I was looking at an old lockblade I have, not sure the model, but it says "Aitor" on the blade. When it finishes closing, the lockback sort of holds the blade in place, so the blade is not completely touching the handle (you can squeeze it closed a quarter inch more, and then the blade springs back to place when you let go).

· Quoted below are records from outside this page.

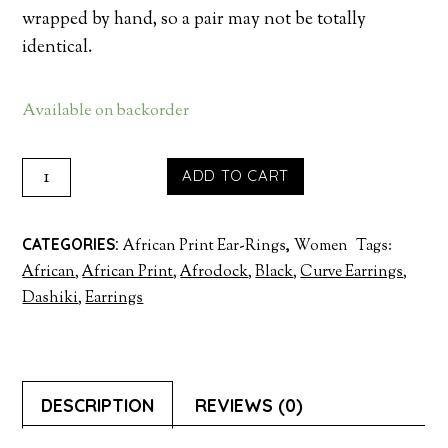
wrapped by hand, so a pair may not be totally
identical.
Available on backorder
HOOP
ADD TO CART
CURVE
EARRINGS
CATEGORIES:
African Print Ear-Rings
,
Women
Tags:
-
African
,
African Print
,
Afrodock
,
Black
,
Curve Earrings
,
RED
Dashiki
,
Earrings
QUANTITY
DESCRIPTION
REVIEWS (0)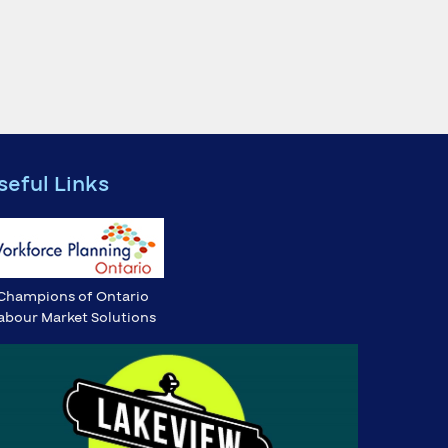
seful Links
Champions of Ontario
abour Market Solutions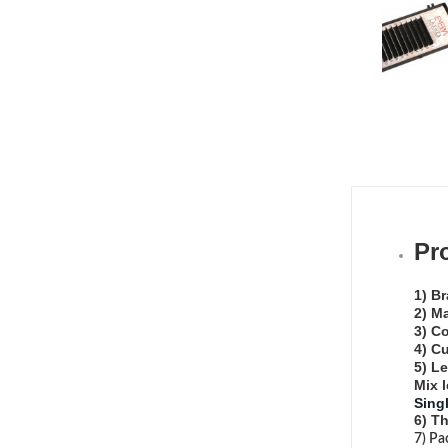
Pr
1) B
2) Ma
3) Co
4) Cu
5) L
Mix 
Sing
6) T
7) Pa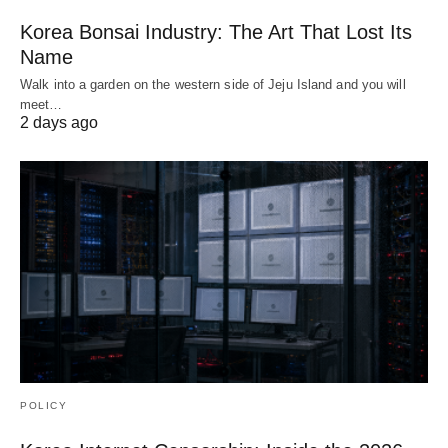
Korea Bonsai Industry: The Art That Lost Its
Name
Walk into a garden on the western side of Jeju Island and you will
meet…
2 days ago
POLICY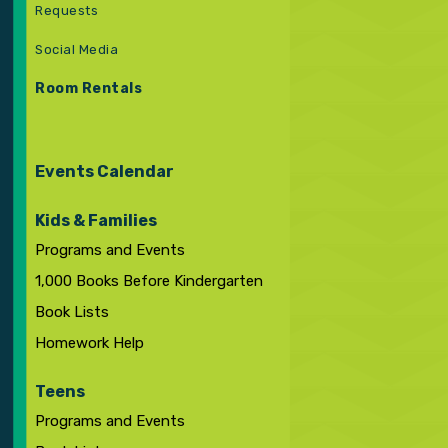
Requests
Social Media
Room Rentals
Events Calendar
Kids & Families
Programs and Events
1,000 Books Before Kindergarten
Book Lists
Homework Help
Teens
Programs and Events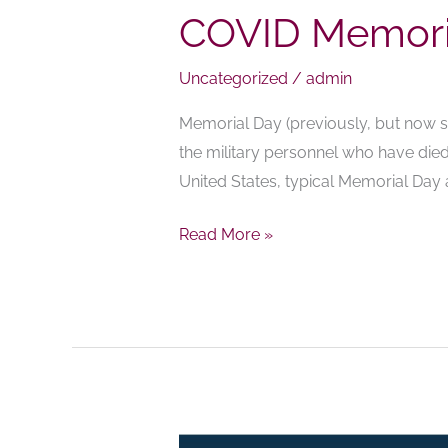
COVID Memori
Uncategorized
/
admin
Memorial Day (previously, but now se
the military personnel who have died 
United States, typical Memorial Day
Read More »
Oceanview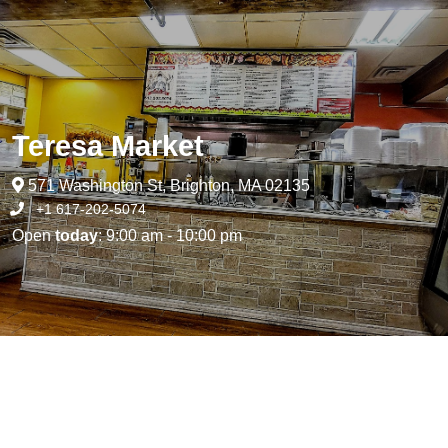
Teresa Market
571 Washington St, Brighton, MA 02135
+1 617-202-5074
Open
today
: 9:00 am - 10:00 pm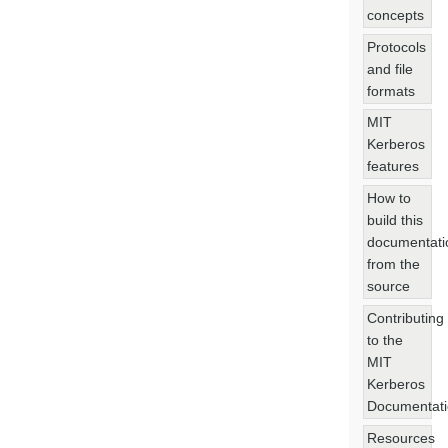
concepts
Protocols
and file
formats
MIT
Kerberos
features
How to
build this
documentati
from the
source
Contributing
to the
MIT
Kerberos
Documentat
Resources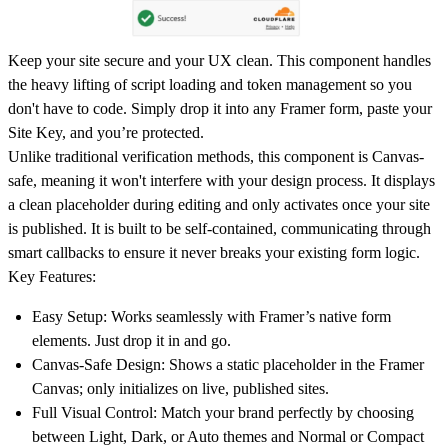
Keep your site secure and your UX clean. This component handles
the heavy lifting of script loading and token management so you
don't have to code. Simply drop it into any Framer form, paste your
Site Key, and you’re protected.
Unlike traditional verification methods, this component is
Canvas-
safe
, meaning it won't interfere with your design process. It displays
a clean placeholder during editing and only activates once your site
is published. It is built to be
self-contained
, communicating through
smart callbacks to ensure it never breaks your existing form logic.
Key Features:
Easy Setup:
Works seamlessly with Framer’s native form
elements. Just drop it in and go.
Canvas-Safe Design:
Shows a static placeholder in the Framer
Canvas; only initializes on live, published sites.
Full Visual Control:
Match your brand perfectly by choosing
between
Light, Dark, or Auto
themes and
Normal or Compact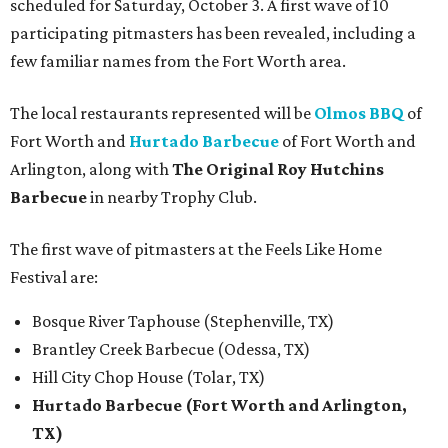
scheduled for Saturday, October 3. A first wave of 10
participating pitmasters has been revealed, including a
few familiar names from the Fort Worth area.
The local restaurants represented will be
Olmos BBQ
of
Fort Worth and
Hurtado Barbecue
of Fort Worth and
Arlington, along with
The Original Roy Hutchins
Barbecue
in nearby Trophy Club.
The first wave of pitmasters at the Feels Like Home
Festival are:
Bosque River Taphouse (Stephenville, TX)
Brantley Creek Barbecue (Odessa, TX)
Hill City Chop House (Tolar, TX)
Hurtado Barbecue (Fort Worth and Arlington,
TX)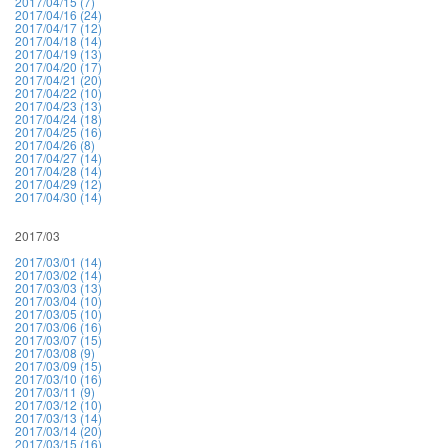
2017/04/15 (7)
2017/04/16 (24)
2017/04/17 (12)
2017/04/18 (14)
2017/04/19 (13)
2017/04/20 (17)
2017/04/21 (20)
2017/04/22 (10)
2017/04/23 (13)
2017/04/24 (18)
2017/04/25 (16)
2017/04/26 (8)
2017/04/27 (14)
2017/04/28 (14)
2017/04/29 (12)
2017/04/30 (14)
2017/03
2017/03/01 (14)
2017/03/02 (14)
2017/03/03 (13)
2017/03/04 (10)
2017/03/05 (10)
2017/03/06 (16)
2017/03/07 (15)
2017/03/08 (9)
2017/03/09 (15)
2017/03/10 (16)
2017/03/11 (9)
2017/03/12 (10)
2017/03/13 (14)
2017/03/14 (20)
2017/03/15 (16)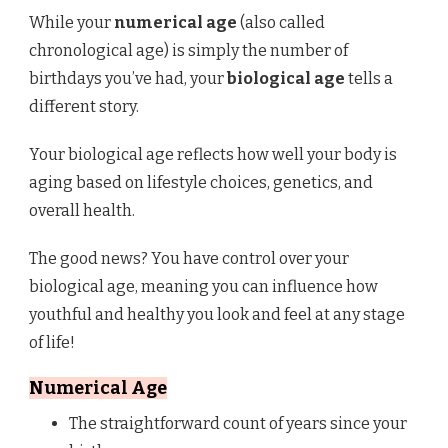
While your
numerical age
(also called
chronological age) is simply the number of
birthdays you’ve had, your
biological age
tells a
different story.
Your biological age reflects how well your body is
aging based on lifestyle choices, genetics, and
overall health.
The good news? You have control over your
biological age, meaning you can influence how
youthful and healthy you look and feel at any stage
of life!
Numerical Age
The straightforward count of years since your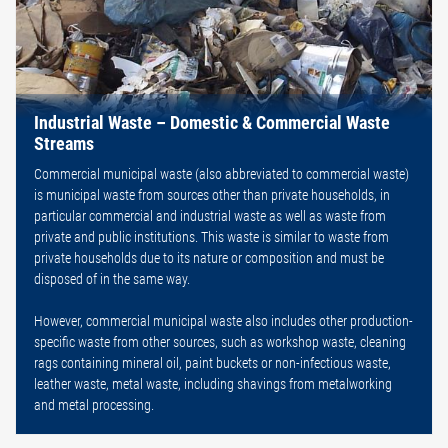
Industrial Waste – Domestic & Commercial Waste
Streams
Commercial municipal waste (also abbreviated to commercial waste)
is municipal waste from sources other than private households, in
particular commercial and industrial waste as well as waste from
private and public institutions. This waste is similar to waste from
private households due to its nature or composition and must be
disposed of in the same way.
However, commercial municipal waste also includes other production-
specific waste from other sources, such as workshop waste, cleaning
rags containing mineral oil, paint buckets or non-infectious waste,
leather waste, metal waste, including shavings from metalworking
and metal processing.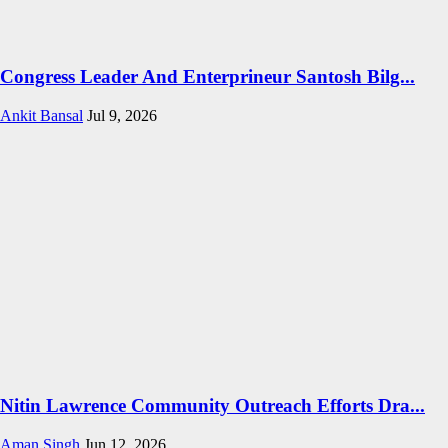
Congress Leader And Enterprineur Santosh Bilg...
Ankit Bansal
Jul 9, 2026
Nitin Lawrence Community Outreach Efforts Dra...
Aman Singh
Jun 12, 2026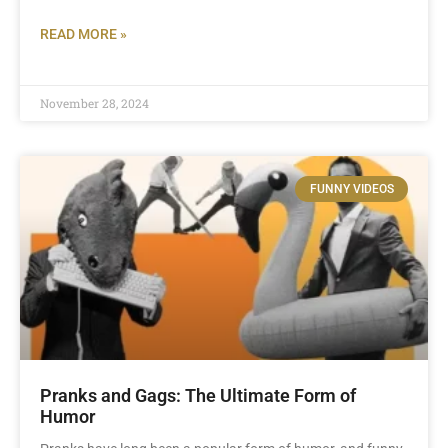
READ MORE »
November 28, 2024
FUNNY VIDEOS
Pranks and Gags: The Ultimate Form of
Humor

What makes modern lockblades, (liner locks, axis locks, etc) stop closing? My mini-griptillion looks like the blade just hits handle and thats that, but I can't imagine a decent knife doing this. Is the nook at the bottom of the blade hitting the axis lock? It seems like the blade would get pretty dull otherwise.
 
Joined
Sep 6, 2004
Messages
278
on my rittergrip, it looks like the bar of the axis lock hits the bottom of the blade below the sharpened part when the blade is closed, stopping the sharpened part from hitting the handle. I think most other knives have a stop-pin or something that does similar duty to this in one way or another.
 

Planterz

Іди на хуй Путін!
Joined
Mar 26, 2004
Messages
22,861
On Spyderco lockbacks (at least the FRN ones I have), there's a "kick" on the blade that hits the lockbar when closed. The kick is right at the end of the ricasso, where the edge starts.
 
Joined
May 28, 1999
Messages
2,606
Assuming the liner lock isn't some POS or unconventional design it's the stop pin, on Axis locks it's the Axis locking bar. On microtech Socom's the blade stop for the closed position is milled(cast?) into the aluminum handle, and contacts the choil when closed. If memory serves the CRKT M16's use the thumbstuds as a stop pin in both the open and closed positions.
 
Joined
Jul 29, 2002
Messages
3,215
Most use a stop pin. Others the blade tang works similarly to a lockback in that the tang (heel) rests against the spring, or frame.